**Questions to answer**
1) In the summary of the paper on resonant tunneling of fractionally charged quasiparticles, under what condition does tunneling resonance escape suppression?
2) Continue the summary of the paper on resonant tunneling of fractionally charged quasiparticles after its last finding.

+++ Reading passage +++

Quasi-Fermi Distribution and Resonant Tunneling of Quasiparticles with Fractional Charges
V.L. Pokrovsky, L.P. Pryadko

TL;DR
This paper investigates the resonant tunneling behavior of fractionally charged quasiparticles in the fractional quantum Hall effect, revealing a quasi-Fermi distribution and a new selection rule affecting tunneling resonance.
Contribution
It introduces a novel understanding of quasiparticle tunneling, showing the quasi-Fermi distribution and a selection rule based on electron occupancy at impurities.
Findings
Quasiparticles exhibit a quasi-Fermi distribution near the Fermi energy.
Resonance suppression occurs unless an integer number of electrons occupy the impurity.
The results explain the scaling behavior in mesoscopic conductivity fluctuations.

+++ Source data +++

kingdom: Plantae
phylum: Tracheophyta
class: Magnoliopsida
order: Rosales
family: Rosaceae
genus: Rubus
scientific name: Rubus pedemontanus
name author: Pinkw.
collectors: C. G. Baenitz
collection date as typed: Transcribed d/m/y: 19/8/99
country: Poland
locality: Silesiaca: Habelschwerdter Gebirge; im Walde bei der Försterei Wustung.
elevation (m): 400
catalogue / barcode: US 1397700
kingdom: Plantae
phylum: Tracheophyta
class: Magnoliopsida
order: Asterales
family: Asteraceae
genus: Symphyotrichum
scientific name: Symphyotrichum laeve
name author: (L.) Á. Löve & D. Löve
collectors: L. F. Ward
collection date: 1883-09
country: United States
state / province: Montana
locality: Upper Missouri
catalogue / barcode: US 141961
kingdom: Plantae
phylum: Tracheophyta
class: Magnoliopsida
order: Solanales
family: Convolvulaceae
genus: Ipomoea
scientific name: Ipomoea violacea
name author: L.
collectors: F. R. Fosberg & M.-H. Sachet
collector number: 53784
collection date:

+++

**Response list**
1) When an integer number of electrons occupy the impurity.

2)
Abstract
We study the resonant tunneling of quasiparticles through an impurity between the edges of a Fractional Quantum Hall sample. We show that the one-particle momentum distribution of fractionally charged edge quasiparticles has a quasi-Fermi character. The density of states near the quasi-Fermi energy at zero temperature is singular due to the statistical interaction of quasiparticles. Another effect of this interaction is a new selection rule for the resonant tunneling of fractionally charged quasiparticles: the resonance is suppressed unless an integer number of {\em electrons} occupies the impurity. It allows a new explanation of the scaling behavior observed in the mesoscopic fluctuations of the conductivity in the FQHE.